Por supuesto que contemplaban la plaza mayor, hoy el zócalo, desde arriba, y atónitos, como todo forastero, por la arquitectura nunca antes vista, la grandeza de la ciudad y la multitud desconocida. Y aunque al principio tuvieron miedo decidieron conquistarlo todo y regalarle al imperio español esta hermosa ciudad para que se convirtiera en la más preciada joya de sus posesiones de ultramar. Abajo, quizá alguno de nuestros antepasados mexicas, caía en cuenta que las palabras de Netzahualcóyotl, el rey poeta, habían sido a la vez presagio y verso: “Como una pintura nos iremos borrando. Como una flor nos hemos de secar sobre la tierra. Cual ropaje de plumas de quetzal”.
Y así fue.

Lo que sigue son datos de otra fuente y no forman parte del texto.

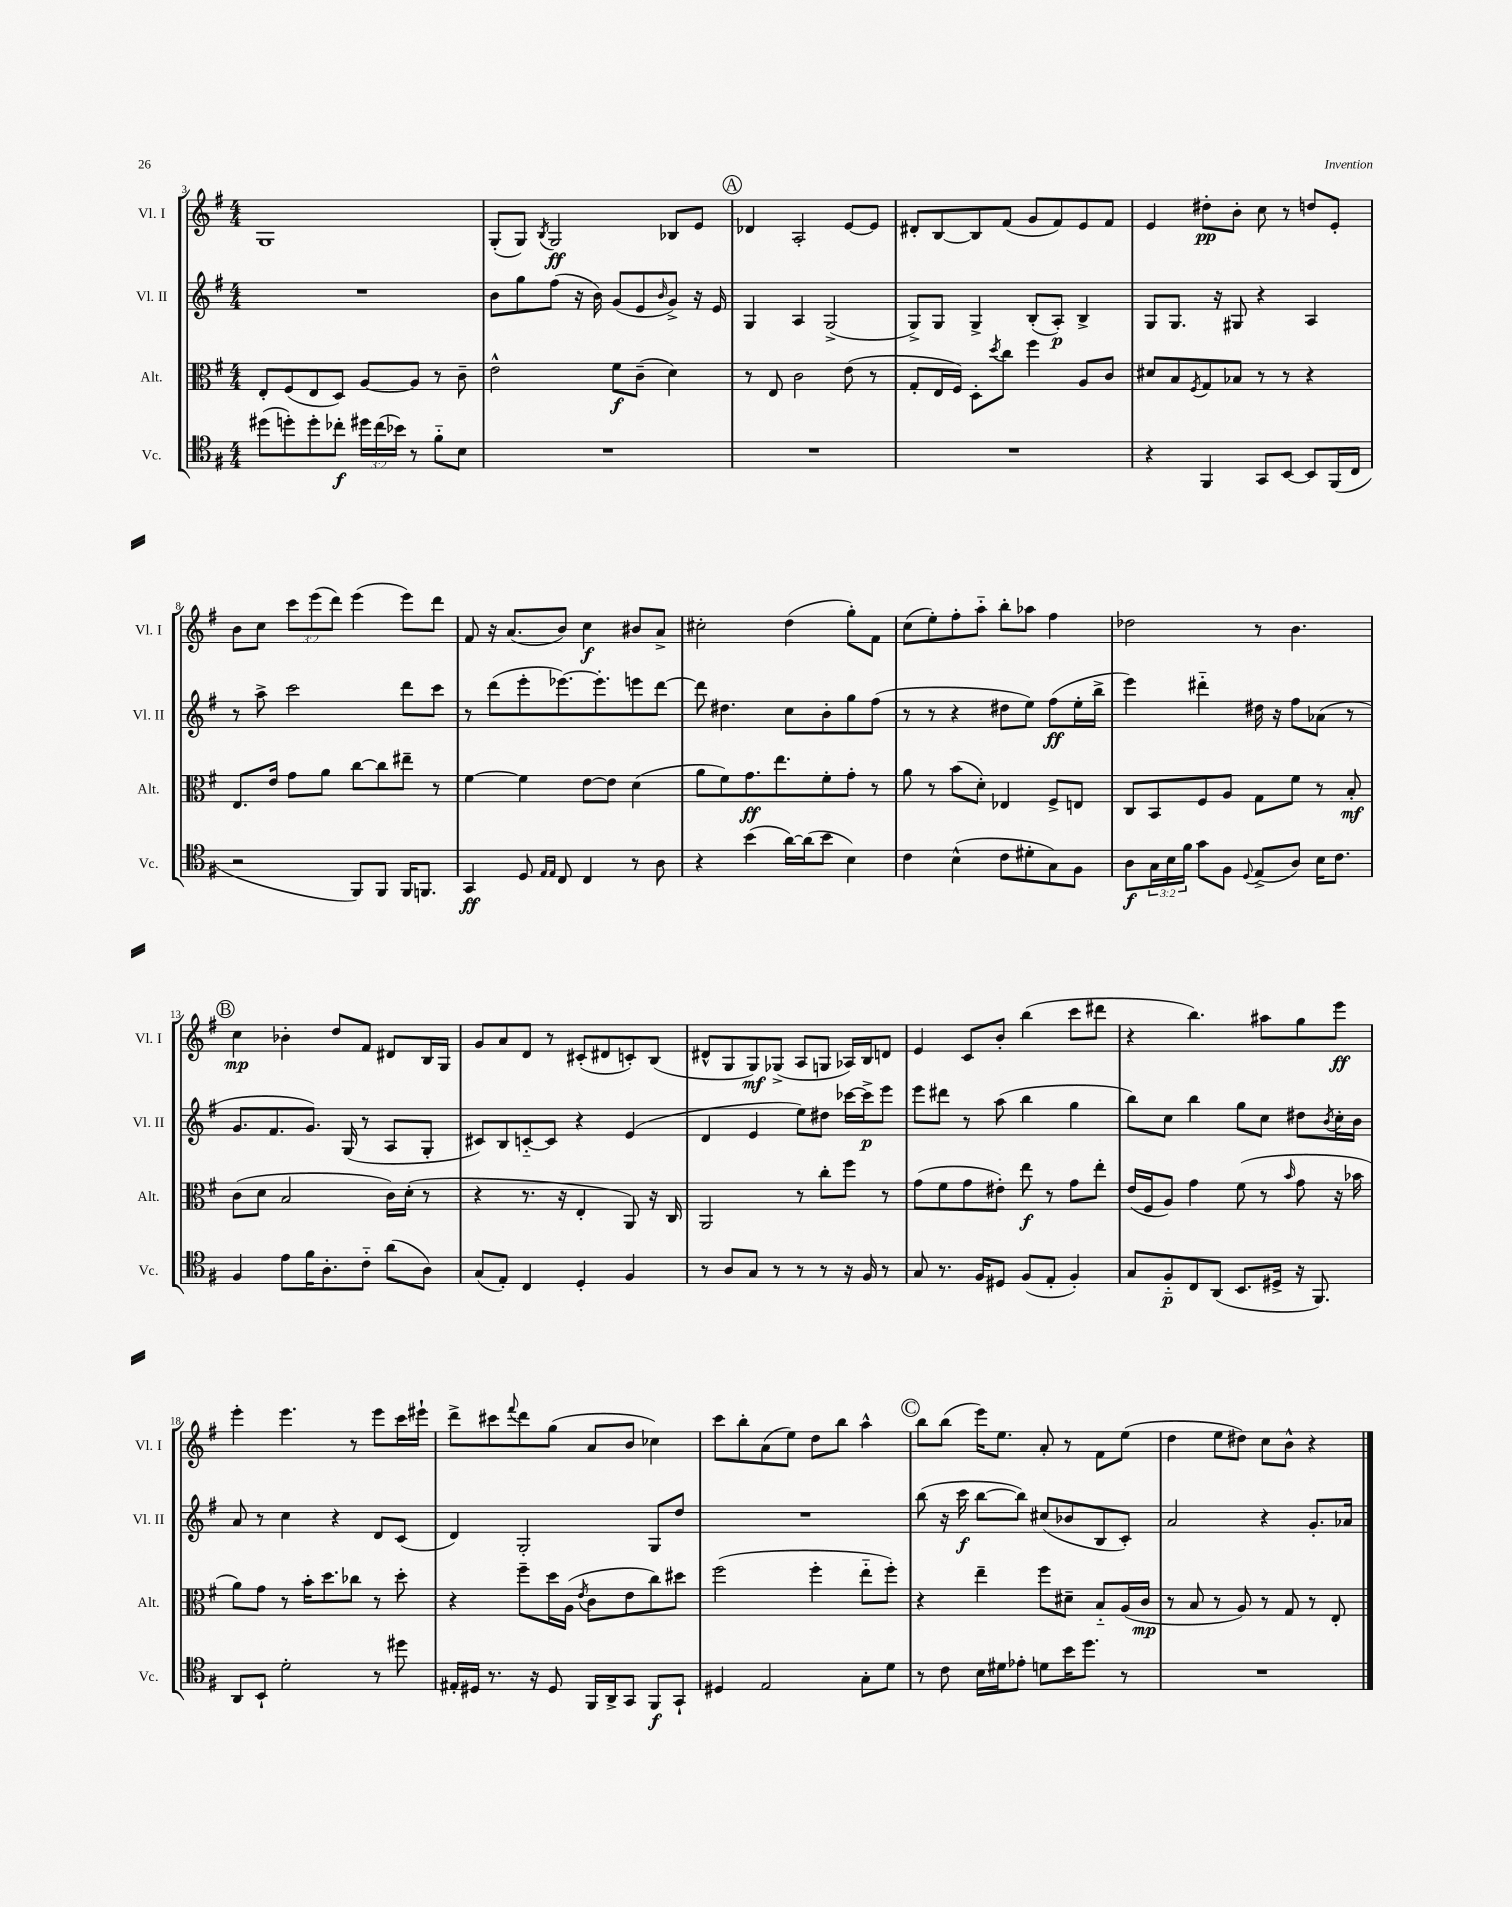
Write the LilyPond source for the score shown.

<<
\new StaffGroup <<
\new Staff = "s0" \with { instrumentName = "Vl. I" shortInstrumentName = "Vl. I" } {
    \clef treble \key g \major \numericTimeSignature \time 4/4 \override Staff.TupletNumber.text = #tuplet-number::calc-fraction-text
    g1 |
    g8-.( g8) \acciaccatura { b8 } g2\ff bes8 e'8 |
    \mark \markup { \circle "A" } des'4 a2-. e'8~ e'8 |
    dis'8-. b8~ b8 fis'8( g'8 fis'8) e'8 fis'8 |
    e'4 dis''8-.\pp b'8-. c''8 r8 d''8 e'8-. |
    b'8 c''8 \tuplet 3/2 { c'''8 e'''8( d'''8) } e'''4( e'''8) d'''8 |
    fis'8 r16 a'8.( b'8) c''4\f bis'8 a'8-> |
    cis''2-. d''4( g''8-.) fis'8 |
    c''8( e''8-.) fis''8-. a''8-_ b''8-. aes''8 fis''4 |
    des''2 r8 b'4. |
    \mark \markup { \circle "B" } c''4\mp bes'4-. d''8 fis'8 dis'8 b16 g16 |
    g'8 a'8 d'8 r8 cis'8-.( dis'8 c'8-.) b8( |
    dis'8-^ g8 g8\mf) ges8->( a8 g8 aes16) b16 d'8 |
    e'4 c'8 b'8-. b''4( c'''8 dis'''8 |
    r4 b''4.) ais''8 g''8 e'''8\ff |
    e'''4-. e'''4. r8 e'''8 c'''16 eis'''16-! |
    d'''8-> cis'''8 \appoggiatura { fis'''8 } d'''8 g''8( a'8 b'8 ces''4) |
    c'''8 b''8-. a'8( e''8) d''8 b''8 a''4-^ |
    \mark \markup { \circle "C" } b''8 b''8( e'''16) e''8. a'8-. r8 fis'8 e''8( |
    d''4 e''8 dis''8) c''8 b'8-^ r4 \bar "|." |
}
\new Staff = "s1" \with { instrumentName = "Vl. II" shortInstrumentName = "Vl. II" } {
    \clef treble \key g \major \numericTimeSignature \time 4/4
    R1 |
    b'8 g''8 fis''8( r16 b'16) g'8( e'8 \grace { b'16 } g'8->) r16 e'16 |
    \mark \markup { \circle "A" } g4 a4 g2->( |
    g8->) g8 g4-> b8-.( a8-.\p) b4-> |
    g8 g8. r16 gis8 r4 a4 |
    r8 a''8-> c'''2 d'''8 c'''8 |
    r8 d'''8( e'''8-. ees'''8.~) ees'''8.-. e'''8 d'''8~ |
    d'''8 dis''4. c''8 b'8-. g''8 fis''8( |
    r8 r8 r4 dis''8 e''8) fis''8\ff( e''16-. b''16-> |
    e'''4) dis'''4-_ dis''16 r16 fis''8 aes'8( r8 |
    \mark \markup { \circle "B" } g'8. fis'8. g'8.) g16( r8 a8 g8-. |
    cis'8) b8 c'8~-_ c'8 r4 e'4( |
    d'4 e'4 e''8) dis''8 ces'''16~ ces'''16->\p e'''8 |
    e'''8 dis'''8 r8 a''8( b''4 g''4 |
    b''8) c''8 b''4 g''8 c''8 dis''8 \acciaccatura { b'8 } c''16-. b'16 |
    a'8 r8 c''4 r4 d'8 c'8( |
    d'4) g2-. g8 d''8 |
    R1 |
    \mark \markup { \circle "C" } b''8( r16 c'''16\f b''8~ b''8) cis''8( bes'8 b8 c'8-.) |
    a'2 r4 g'8.-. aes'16 \bar "|." |
}
\new Staff = "s2" \with { instrumentName = "Alt." shortInstrumentName = "Alt." } {
    \clef alto \key g \major \numericTimeSignature \time 4/4
    e8-. fis8( e8 d8) a8~ a8 r8 c'8-- |
    e'2-^ fis'8\f c'8--( d'4) |
    \mark \markup { \circle "A" } r8 e8 c'2 e'8( r8 |
    g8-. e16 fis16) d8-. \acciaccatura { d''8 } c''8 fis''4 a8 c'8 |
    dis'8 b8 \acciaccatura { fis8 } g8 bes8 r8 r8 r4 |
    e8. e'16 g'8 a'8 c''8~ c''8 eis''8-- r8 |
    fis'4~ fis'4 e'8~ e'8 d'4( |
    a'8 fis'8) g'8.\ff e''8. fis'8-. g'8-. r8 |
    a'8 r8 b'8( d'8-.) ees4 fis8-> e8 |
    c8 b,8 fis8 a8 g8 fis'8 r8 b8-.\mf |
    \mark \markup { \circle "B" } c'8( d'8 b2 c'16) d'16-.( r8 |
    r4 r8. r16 e4-. a,8) r16 c16 |
    a,2 r8 c''8-. fis''8 r8 |
    g'8( fis'8 g'8 eis'8-.) e''8\f r8 g'8 e''8-. |
    e'16( fis16 a8) g'4 fis'8( r8 \grace { b'16 } g'8 r16 bes'16 |
    a'8) g'8 r8 b'16-. d''8. ces''8 r8 d''8-. |
    r4 fis''8-- d''16 a16( \acciaccatura { e'8 } c'8 e'8 c''8) dis''8 |
    fis''2( fis''4-. e''8-_ fis''8-.) |
    \mark \markup { \circle "C" } r4 e''4-- fis''8 dis'8-- b8-_ a16( c'16\mp |
    r8 b8 r8 a8) r8 g8 r8 e8-. \bar "|." |
}
\new Staff = "s3" \with { instrumentName = "Vc." shortInstrumentName = "Vc." } {
    \clef tenor \key g \major \numericTimeSignature \time 4/4 \override Staff.TupletNumber.text = #tuplet-number::calc-fraction-text
    dis''8( d''8-.) d''8-. ces''8-.\f \tuplet 3/2 { dis''16 ces''16( bes'16) } r8 fis'8-_ b8 |
    R1 |
    \mark \markup { \circle "A" } R1 |
    R1 |
    r4 fis,4 g,8 b,8~ b,8 fis,16( c16 |
    r2 fis,8) fis,8 fis,16 f,8. |
    g,4\ff d8 \grace { e16 e16 } c8 c4 r8 a8 |
    r4 b'4( a'16~) a'16( b'8 b4) |
    c'4 b4-^( c'8 dis'8-. g8) fis8 |
    a8\f \tuplet 3/2 { g16 b16 fis'16 } g'8 fis8 \appoggiatura { d8 } e8->( a8) b16 c'8. |
    \mark \markup { \circle "B" } fis4 e'8 fis'16 a8.-. c'8-_ a'8( a8) |
    g8( e8-.) c4 d4-. fis4 |
    r8 a8 g8 r8 r8 r8 r16 fis16 r8 |
    g8 r8. fis16 dis8 fis8( e8-. fis4-.) |
    g8 fis8-_\p c8 a,8( b,8. dis16-> r16 fis,8.) |
    a,8 b,8-! d'2-. r8 dis''8 |
    eis16-. dis16 r8. r16 dis8 fis,16 a,16-> g,8 fis,8\f g,8-! |
    dis4 e2 g8-. d'8 |
    \mark \markup { \circle "C" } r8 c'8 b16 dis'16 ees'8-. d'8 b'16 d''8. r8 |
    R1 \bar "|." |
}
>>
>>
\layout { \context { \Score currentBarNumber = #3 } }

Ya lo sabe usted, lector querido: una era construye ciudades pero una hora puede destruirlas.
La región más transparente
Mucho tiempo se fue y mucha tinta corrió haciendo crónicas, más versos, cuentos y noticias describiendo las calles y las historias de la ciudad. Habría de llegar un marzo como éste pero de 1958, para que Carlos Fuentes publicara su primera novela, La región más transparente, una de las obras definitivas de la literatura mexicana que, según sabios y críticos, certifica en el devenir de nuestras letras, el tránsito de la épica a la novela, de la historia a caballo a la historia en automóvil. La que nació a la hora en que la Ciudad de México se volvía otra vez protagonista del progreso no sólo cultural, sino de todo lo ligero y profundo. Una de las obras que bien valdría leer o revisar, lector querido, para celebrar, pasado mañana, otro cumpleaños de la ciudad que nos habita. Apróntese. Pues como bien dice el dicho de marzo a la mitad la golondrina llega y todo se va.